Hester Collyer (Rachel Weisz) is the wife of a doting judge named William (Simon Russell Beale), but her comfort in his household can’t match the fire she feels for Freddie Page (Tom Hiddleston), a Royal Air Force pilot who feeds her passion, but knows the two are an ill match. As Hester observes, it’s hard to be “caught between the devil and the deep blue sea,” and when it’s clear neither man, however wonderful in his own right, can meet her needs, the woebegone woman attempts suicide.

Such a gal might usually draw contempt from an audience, and indeed, Hester is a hard character to love, but as written by Rattigan, and as played by the never-better Weisz, she’s a rich and tragic woman who needs to lose all to start again, her emotional toll akin to the effects of war on Freddie. As is typical of Davies’s films, memory haunts every perfectly constructed scene in “The Deep Blue Sea,” most notably in a stunning centerpiece tracking shot, which sees a second contemplation of suicide interrupted by a flashback of Hester and William, the two of them sheltered with others in the Tube while bombs drop above.

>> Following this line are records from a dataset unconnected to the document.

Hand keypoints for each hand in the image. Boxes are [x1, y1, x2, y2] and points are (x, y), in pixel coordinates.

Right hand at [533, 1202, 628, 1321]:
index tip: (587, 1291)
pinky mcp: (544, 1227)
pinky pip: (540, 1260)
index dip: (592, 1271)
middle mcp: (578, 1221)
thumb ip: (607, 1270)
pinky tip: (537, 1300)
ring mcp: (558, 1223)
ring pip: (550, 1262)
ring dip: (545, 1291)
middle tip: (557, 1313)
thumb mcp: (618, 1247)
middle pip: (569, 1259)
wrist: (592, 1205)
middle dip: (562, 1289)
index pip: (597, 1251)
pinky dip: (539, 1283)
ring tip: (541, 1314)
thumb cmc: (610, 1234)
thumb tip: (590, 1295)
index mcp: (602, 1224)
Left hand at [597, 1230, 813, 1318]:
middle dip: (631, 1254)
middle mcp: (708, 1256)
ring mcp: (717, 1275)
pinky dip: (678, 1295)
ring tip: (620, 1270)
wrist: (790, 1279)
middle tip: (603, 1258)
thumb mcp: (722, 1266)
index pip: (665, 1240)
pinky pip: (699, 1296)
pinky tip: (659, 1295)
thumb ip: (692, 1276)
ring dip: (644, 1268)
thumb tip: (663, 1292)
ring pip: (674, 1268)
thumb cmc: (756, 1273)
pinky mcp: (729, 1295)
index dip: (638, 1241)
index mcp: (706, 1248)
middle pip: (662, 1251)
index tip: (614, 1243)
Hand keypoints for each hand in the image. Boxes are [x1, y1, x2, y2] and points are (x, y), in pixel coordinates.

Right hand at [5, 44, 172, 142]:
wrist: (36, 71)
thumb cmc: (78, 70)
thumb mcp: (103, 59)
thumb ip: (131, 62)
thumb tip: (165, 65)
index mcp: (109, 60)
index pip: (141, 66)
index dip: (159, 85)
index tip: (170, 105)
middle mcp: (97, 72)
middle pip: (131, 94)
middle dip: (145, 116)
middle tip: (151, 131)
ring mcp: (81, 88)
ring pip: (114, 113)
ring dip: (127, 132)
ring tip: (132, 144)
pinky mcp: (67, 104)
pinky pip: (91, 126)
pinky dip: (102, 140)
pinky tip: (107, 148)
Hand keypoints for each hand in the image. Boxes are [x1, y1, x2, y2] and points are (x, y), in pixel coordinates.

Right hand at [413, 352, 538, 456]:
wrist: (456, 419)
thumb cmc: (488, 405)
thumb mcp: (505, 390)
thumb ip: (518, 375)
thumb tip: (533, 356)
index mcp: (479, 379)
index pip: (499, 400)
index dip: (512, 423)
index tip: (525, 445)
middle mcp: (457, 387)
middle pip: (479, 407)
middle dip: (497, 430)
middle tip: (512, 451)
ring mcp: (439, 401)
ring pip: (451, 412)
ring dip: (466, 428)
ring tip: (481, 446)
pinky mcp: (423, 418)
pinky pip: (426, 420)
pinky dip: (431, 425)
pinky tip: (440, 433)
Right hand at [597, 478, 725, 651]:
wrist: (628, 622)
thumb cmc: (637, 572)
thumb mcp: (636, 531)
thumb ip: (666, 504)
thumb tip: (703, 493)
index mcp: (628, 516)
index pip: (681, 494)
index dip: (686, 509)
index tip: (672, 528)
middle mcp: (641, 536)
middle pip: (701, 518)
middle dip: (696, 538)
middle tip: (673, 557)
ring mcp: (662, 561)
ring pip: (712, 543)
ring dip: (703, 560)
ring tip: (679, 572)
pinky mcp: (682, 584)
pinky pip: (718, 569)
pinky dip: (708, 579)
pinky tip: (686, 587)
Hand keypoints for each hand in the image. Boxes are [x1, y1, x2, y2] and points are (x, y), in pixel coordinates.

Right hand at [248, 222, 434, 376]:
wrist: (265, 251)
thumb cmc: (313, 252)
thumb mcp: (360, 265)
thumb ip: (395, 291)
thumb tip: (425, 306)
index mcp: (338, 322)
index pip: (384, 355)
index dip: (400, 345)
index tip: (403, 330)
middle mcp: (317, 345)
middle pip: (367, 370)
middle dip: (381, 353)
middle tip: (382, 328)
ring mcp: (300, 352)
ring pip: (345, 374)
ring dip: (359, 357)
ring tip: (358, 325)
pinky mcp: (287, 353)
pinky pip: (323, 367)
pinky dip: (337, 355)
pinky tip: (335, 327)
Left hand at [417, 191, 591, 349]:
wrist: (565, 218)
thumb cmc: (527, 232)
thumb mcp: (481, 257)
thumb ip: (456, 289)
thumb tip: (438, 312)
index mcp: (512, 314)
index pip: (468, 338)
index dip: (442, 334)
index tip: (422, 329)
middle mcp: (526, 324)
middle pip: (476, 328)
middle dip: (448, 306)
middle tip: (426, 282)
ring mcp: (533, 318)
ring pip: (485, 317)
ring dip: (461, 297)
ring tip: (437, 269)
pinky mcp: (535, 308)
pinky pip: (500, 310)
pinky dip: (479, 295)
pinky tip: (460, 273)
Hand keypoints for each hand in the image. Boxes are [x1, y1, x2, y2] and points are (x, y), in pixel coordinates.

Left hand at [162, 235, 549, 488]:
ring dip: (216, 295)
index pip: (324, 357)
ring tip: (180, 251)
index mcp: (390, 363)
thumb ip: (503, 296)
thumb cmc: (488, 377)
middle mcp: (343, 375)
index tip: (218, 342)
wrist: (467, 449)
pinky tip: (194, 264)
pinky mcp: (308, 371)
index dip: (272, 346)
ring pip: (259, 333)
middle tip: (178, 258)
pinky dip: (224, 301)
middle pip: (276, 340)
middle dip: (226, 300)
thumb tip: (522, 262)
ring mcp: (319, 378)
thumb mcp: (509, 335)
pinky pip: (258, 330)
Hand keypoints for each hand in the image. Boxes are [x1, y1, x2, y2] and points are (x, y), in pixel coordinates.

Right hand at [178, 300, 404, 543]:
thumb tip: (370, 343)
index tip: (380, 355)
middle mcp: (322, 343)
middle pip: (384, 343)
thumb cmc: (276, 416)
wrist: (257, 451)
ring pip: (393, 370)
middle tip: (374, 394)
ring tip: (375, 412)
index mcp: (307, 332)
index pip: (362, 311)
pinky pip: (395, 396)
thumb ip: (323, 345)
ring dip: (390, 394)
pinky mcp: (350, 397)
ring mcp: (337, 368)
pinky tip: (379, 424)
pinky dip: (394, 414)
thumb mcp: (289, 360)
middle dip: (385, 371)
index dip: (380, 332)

“What happened to you, Hester?” William eventually asks. “Love, that’s all,” she replies. The film’s exchanges of dialogue, while sometimes greeting-card ready, often amass a whole swell of emotions, the implications of the language as aching to all as they are personal to the characters. Hester is warned of passion, that it “always leads to something ugly.” For Davies, it seems to always lead to something great.

The Deep Blue Sea

R
Three-and-a-half reels out of four
Opens tomorrow at the Ritz East

Recommended Rental

Shame

NC-17
Available Tuesday

Though “Shame” is, in many ways, a wasted opportunity (a film that fails to be a definitive account of crippling sex addiction), it is unmissable for Michael Fassbender’s wrenching performance, notable for reasons well beyond what he famously reveals. Following up his masterpiece, “Hunger,” director Steve McQueen shows his fallibility, but he also shows that his relationship with his male muse is one that’s consistently worth watching.